It's a question that leaves many hemming and hawing while others know exactly what they want regardless of betterment.
In certain circumstances no choice exists. It's OEM's way or the highway. Transmission, crank case, frame, swingarm and certain bolts that keep suspension components dialed in sends you to the Original Equipment Manufacturer without passing go, collecting $200 or looking to see if someone else offers a cheaper and more reliable version. But for many other components that keep your dirt bike running you have options and most people roll the dice on aftermarket.
That's because aftermarket parts often outperform OEM and usually stand as the clear winner. It's why we call it an "upgrade," but aftermarket is not always the way to go.

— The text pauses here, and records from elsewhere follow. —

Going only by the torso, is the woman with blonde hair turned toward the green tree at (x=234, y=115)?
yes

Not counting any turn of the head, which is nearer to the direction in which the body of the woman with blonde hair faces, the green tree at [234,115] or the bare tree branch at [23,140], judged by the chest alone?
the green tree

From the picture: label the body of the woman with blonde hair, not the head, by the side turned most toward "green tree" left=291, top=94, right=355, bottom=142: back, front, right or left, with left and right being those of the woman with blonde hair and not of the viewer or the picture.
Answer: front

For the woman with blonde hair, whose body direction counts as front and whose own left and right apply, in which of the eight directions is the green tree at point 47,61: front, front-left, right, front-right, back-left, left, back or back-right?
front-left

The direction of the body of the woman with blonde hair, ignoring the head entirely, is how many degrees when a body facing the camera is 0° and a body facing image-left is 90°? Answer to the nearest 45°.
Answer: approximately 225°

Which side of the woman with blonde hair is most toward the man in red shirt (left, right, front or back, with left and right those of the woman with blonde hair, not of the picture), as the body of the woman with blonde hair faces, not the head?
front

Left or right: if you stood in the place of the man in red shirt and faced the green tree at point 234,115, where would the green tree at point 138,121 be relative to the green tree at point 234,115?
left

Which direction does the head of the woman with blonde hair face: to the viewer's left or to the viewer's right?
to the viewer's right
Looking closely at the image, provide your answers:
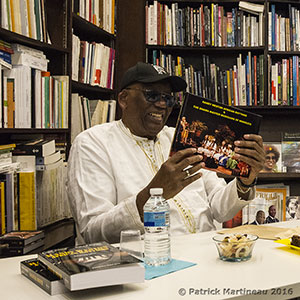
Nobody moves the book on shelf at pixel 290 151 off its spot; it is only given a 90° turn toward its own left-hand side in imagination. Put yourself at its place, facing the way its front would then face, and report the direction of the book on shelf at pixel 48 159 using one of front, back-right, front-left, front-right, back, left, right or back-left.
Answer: back-right

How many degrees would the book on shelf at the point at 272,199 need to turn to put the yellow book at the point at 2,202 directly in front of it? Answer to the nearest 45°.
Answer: approximately 45° to its right

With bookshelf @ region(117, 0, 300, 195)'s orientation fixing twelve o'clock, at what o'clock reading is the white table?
The white table is roughly at 12 o'clock from the bookshelf.

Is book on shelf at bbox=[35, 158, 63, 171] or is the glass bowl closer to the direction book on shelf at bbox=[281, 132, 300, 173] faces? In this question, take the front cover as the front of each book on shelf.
the glass bowl

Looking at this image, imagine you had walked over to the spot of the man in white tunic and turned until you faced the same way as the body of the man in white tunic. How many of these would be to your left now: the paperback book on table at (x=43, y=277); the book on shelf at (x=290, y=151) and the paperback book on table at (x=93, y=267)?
1

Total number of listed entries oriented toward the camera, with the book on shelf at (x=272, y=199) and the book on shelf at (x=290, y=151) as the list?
2

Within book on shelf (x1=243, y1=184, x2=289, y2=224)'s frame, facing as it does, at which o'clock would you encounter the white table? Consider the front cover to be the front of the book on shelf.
The white table is roughly at 12 o'clock from the book on shelf.

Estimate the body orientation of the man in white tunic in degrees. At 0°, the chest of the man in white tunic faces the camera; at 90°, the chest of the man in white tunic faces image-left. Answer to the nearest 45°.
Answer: approximately 315°
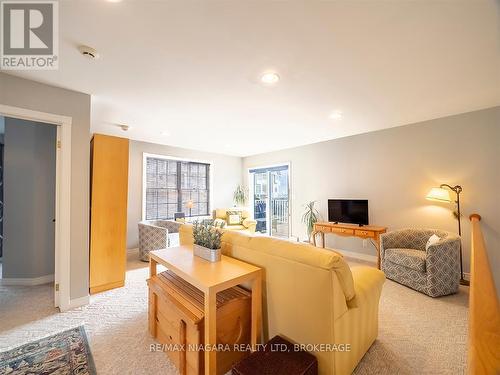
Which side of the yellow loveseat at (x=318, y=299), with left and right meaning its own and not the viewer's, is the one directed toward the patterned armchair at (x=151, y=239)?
left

OEM is designed to work as advertised. You replace what arrived as stock with the same part, just newer and functioning. Aftermarket parts generally install just as easily as OEM but in some cases necessitate an additional upgrade to secondary parts because the OEM can't handle the power of the upgraded part. We'll get into that in a bit but let's run down some of the more common replaceable parts and whether or not to go aftermarket or stick with OEM.
Almost needs no introduction - an aftermarket exhaust is hands-down better than OEM. It's lighter and offers more horsepower. Lots of riders don't even bother with riding stock exhaust until warn and torn instead it's replaced immediately with a more powerful aftermarket pipe or complete system.
OEM clutches actually stand up pretty well and replacing warn out clutch plates with stock is hardly a crime. However, today's aftermarket clutch systems far surpass that of OEM but you'll pay for it. Rekluse and Hinson represent the most popular aftermarket clutches and most widely used. After exhaust, clutch upgrade probably ranks second in most common enhancement.
Also adding to the cost is upgrading the secondary clutch components like clutch basket, pressure plate and hub. The stock version often fails to handle the power and in some cases don't house the aftermarket components very well.
Budget winner: OEM
The manufacturer of your dirt bike's engine knows it better than anyone. It was designed and built at factory headquarters and they stake their reputation on it. Unless your plans call for a complete engine rebuild (top and bottom) it's better to replace individual engine components with OEM. But some argue OEM still rules on a total overhaul. The quality is bar none, price often beats aftermarket and factory engineers design the parts to work together.
While factory engineers were busy working on top-of-the-line engine components other entrepreneurs worked on building a better air filter. And, indeed they did. Aftermarket air filters like Twin Air and No Toil trap dirt and debris better than OEM while maintaining increased airflow. Take it a step further and dump the stock air filter cage for an upgrade that allows even more air in while trapping the finest of dust particles allowing you to get the most out of those factory engine parts.
The brake system is almost a 50/50 proposition. OEM brakes work well however the near tie is no longer that close when upgrading to an oversized rotor. The oversized rotor improves stopping response time and distributes heat thus increasing the life of the pad. Plus, it's usually cheaper to go the aftermarket route on brakes.
Rims & Spokes
Name one component almost treated as an afterthought by OEM? The wheels. You can absolutely keep the OEM wheels but don't expect a great ride. Eventually these things run down, sooner usually then later, so when it's time to replace upgrade with an aftermarket brand like Talon or Warp 9. Aftermarket wheels offer a smoother ride, better handling and durability to handle the roughest terrain. Expect to pay a bit more but it's completely worth it.
This might stir up some arguments from the pro OEM crowd vs. the aftermarket experts who swear by Works Connections, Torc1 and Pro Taper, among others. Factory OEM design their bike for an average sized rider thus the stock levers installed on their dirt bikes complement and properly control the bike quite well. Plus the price point is in line with aftermarket levers.
However, some riders with larger or smaller hands, smaller or bulky feet or who have a different reach for the controls might take issues with stock and find a better feel and response to aftermarket parts. You be the judge.
Winner: Pick 'em
No need to replace the OEM plastic on your stock bike. In fact, if you take care of it and minimize crashing you can run OEM plastic for years to come. But when it comes time for replacements, stick with aftermarket. OEM and aftermarket plastic and plastic kits offer pretty much the same in terms of durability however the cost savings for aftermarket is in some cases substantial. Don't worry about not getting the exact factory color plastic for your KTM or Yamaha either, the aftermarket guys have it covered.
There you have it. Aftermarket wins almost every time when it comes to performance, strength and/or price. Don't forget that riders in amateur "stock" or "limited" racing classes cannot upgrade using aftermarket parts - usually just handlebars, tires, and chain and sprockets.
OEM offers their expertise and aftermarket companies have theirs. However, that's not to say an out of the box dirt bike proves impotent. These bikes offer the minimum you need to safely ride and enjoy a day on the tracks or trails.
Just don't expect to reach the podium.